Por: Safira Soares, jornalista
O Pantanal, considerado a maior planície interna inundável do mundo, tem encarado desde o começo do ano um período de intensas queimadas. Incêndios têm degradado milhares de hectares do bioma, ao passo que a fumaça causada por crimes ambientais avança sobre cidades inteiras como Corumbá, em Mato Grosso do Sul ou na capital Cuiabá, do vizinho Mato Grosso. De acordo com o Instituto Nacional de Pesquisas Espaciais (Inpe), o aumento registrado já é de 206%, no comparativo entre janeiro e julho de 2020 com o mesmo período do ano anterior.

(Itens do conjunto de dados)
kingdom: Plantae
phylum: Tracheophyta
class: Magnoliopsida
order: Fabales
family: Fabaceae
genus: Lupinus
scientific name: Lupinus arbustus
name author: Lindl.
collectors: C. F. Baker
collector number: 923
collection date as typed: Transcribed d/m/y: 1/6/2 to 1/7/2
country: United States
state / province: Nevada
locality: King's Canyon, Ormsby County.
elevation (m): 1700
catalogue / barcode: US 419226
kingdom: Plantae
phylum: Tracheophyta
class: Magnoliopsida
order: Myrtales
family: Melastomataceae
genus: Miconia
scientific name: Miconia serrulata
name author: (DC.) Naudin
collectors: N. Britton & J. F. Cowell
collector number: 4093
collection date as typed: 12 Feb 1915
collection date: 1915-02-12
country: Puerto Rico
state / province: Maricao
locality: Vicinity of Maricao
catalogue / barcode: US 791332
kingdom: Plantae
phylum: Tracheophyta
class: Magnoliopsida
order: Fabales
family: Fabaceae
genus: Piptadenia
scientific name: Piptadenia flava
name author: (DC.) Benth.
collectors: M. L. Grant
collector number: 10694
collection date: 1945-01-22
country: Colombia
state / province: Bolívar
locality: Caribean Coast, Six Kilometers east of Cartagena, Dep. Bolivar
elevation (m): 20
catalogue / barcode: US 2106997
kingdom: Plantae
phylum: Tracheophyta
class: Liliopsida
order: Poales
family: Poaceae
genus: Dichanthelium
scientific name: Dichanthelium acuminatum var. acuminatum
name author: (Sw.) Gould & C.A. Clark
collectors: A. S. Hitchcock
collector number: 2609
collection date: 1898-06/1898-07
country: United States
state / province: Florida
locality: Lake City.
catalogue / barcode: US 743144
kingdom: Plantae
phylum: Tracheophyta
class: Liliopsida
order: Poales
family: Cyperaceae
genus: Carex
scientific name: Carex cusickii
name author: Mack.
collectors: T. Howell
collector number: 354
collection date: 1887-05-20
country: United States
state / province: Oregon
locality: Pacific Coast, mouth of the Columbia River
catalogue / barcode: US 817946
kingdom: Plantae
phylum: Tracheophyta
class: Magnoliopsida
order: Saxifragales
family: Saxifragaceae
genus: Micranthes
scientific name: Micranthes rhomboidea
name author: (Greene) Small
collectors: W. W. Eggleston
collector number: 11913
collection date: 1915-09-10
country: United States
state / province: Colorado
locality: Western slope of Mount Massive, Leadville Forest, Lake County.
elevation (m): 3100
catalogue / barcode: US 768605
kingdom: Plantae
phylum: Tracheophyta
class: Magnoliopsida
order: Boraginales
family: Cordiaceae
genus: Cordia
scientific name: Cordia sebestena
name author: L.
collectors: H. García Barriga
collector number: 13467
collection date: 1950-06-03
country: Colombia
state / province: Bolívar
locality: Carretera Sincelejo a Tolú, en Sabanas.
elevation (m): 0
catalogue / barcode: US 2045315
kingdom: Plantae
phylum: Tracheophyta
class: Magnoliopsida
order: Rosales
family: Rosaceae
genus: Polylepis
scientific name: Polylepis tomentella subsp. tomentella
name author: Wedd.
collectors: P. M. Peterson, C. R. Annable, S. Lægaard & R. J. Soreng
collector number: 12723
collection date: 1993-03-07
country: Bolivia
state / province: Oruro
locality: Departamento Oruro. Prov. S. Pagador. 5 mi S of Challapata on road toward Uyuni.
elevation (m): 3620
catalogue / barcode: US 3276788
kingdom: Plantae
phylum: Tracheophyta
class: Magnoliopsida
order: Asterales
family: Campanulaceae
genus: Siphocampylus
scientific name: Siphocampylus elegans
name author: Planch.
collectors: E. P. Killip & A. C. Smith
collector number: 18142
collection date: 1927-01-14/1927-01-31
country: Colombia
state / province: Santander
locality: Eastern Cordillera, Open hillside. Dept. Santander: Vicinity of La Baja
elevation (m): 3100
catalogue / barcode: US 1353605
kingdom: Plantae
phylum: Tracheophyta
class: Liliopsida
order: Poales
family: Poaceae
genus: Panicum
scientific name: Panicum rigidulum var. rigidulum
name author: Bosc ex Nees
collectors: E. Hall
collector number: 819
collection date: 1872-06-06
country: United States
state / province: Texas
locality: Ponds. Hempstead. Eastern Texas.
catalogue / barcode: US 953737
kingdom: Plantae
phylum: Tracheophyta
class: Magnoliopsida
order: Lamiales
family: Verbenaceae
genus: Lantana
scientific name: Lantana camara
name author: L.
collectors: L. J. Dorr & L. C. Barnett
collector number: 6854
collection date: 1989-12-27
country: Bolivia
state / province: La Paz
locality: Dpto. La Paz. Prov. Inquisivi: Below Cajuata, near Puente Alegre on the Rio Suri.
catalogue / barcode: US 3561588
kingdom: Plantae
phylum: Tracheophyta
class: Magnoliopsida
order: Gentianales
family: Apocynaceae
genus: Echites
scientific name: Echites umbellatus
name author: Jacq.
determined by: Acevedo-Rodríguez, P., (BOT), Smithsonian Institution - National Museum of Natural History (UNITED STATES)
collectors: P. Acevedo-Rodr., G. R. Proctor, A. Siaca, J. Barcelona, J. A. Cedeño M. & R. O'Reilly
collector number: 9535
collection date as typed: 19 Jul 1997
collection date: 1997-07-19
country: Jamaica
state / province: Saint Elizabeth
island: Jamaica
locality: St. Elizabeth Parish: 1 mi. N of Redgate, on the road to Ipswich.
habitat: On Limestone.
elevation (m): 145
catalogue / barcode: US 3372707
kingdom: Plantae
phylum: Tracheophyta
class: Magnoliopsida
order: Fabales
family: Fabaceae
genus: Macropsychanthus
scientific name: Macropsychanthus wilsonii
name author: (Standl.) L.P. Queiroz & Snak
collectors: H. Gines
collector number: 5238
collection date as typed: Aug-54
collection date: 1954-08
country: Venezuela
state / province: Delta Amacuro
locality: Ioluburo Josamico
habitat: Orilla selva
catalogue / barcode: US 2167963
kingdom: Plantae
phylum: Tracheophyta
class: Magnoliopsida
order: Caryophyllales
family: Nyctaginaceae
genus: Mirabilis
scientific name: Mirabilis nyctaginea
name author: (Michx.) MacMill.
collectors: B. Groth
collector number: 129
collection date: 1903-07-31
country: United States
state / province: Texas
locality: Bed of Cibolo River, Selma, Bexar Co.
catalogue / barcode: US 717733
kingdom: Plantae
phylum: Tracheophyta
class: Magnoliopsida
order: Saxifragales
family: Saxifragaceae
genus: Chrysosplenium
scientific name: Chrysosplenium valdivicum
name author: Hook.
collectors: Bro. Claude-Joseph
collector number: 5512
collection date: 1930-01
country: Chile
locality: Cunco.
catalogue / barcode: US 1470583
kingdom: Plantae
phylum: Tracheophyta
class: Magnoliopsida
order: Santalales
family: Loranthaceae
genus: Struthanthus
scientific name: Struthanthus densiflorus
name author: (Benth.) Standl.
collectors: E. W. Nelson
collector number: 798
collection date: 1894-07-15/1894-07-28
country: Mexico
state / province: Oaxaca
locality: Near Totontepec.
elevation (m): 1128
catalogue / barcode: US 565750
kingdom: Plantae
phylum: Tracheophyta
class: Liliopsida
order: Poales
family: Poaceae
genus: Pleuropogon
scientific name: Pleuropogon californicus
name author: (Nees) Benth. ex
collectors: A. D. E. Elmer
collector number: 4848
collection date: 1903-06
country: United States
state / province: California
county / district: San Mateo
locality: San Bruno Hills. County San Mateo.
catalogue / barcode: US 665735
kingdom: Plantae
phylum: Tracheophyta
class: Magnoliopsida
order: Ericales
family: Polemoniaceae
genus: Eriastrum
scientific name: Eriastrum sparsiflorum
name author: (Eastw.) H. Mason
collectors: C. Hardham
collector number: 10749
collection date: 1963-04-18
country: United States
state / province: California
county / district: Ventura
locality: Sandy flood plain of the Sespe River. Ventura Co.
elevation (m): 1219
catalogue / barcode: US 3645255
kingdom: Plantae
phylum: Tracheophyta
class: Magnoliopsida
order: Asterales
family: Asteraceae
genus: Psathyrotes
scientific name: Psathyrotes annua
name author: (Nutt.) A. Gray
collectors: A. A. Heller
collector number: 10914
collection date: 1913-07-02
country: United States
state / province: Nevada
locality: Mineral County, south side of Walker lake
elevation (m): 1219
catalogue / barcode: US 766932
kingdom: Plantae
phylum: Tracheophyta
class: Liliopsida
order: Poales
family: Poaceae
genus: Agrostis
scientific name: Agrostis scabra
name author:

APLICANDO A LEITURA:
a: Segundo o texto sobre as queimadas no Pantanal, como esse bioma é considerado?
b: Continue, por favor, o texto sobre as queimadas no Pantanal a partir da última frase.
Os registros foram tirados de outra fonte.

RESPOSTAS DO EXERCÍCIO:
a: A maior planície interna inundável do mundo.

b:
A soma de dois fatores tem contribuído de forma determinante para o crescimento observado: a falta de chuva e a ação humana. Dados do Inpe indicam que houve uma redução em torno de 50% no volume de precipitação nos sete primeiros meses do ano em relação à média histórica da região. O Rio Paraguai, o 8° maior da América do Sul e que corta o bioma, está atualmente no seu menor nível desde a década de 1960. O cenário mais seco possibilita que queimadas originadas em propriedades privadas se alastrem sem grandes dificuldades.
O Monitor de Queimadas criado pela organização ambiental Instituto Centro de Vida (ICV) mostra que a grande parte dos focos de calor no Pantanal mato-grossense acontece em imóveis rurais inscritos no Cadastro Ambiental Rural (CAR), o que indica que o fogo tem sido gerado para fins agropecuários, como explica Vinicius Silgueiro, engenheiro florestal coordenador do Núcleo de Inteligência Territorial do ICV.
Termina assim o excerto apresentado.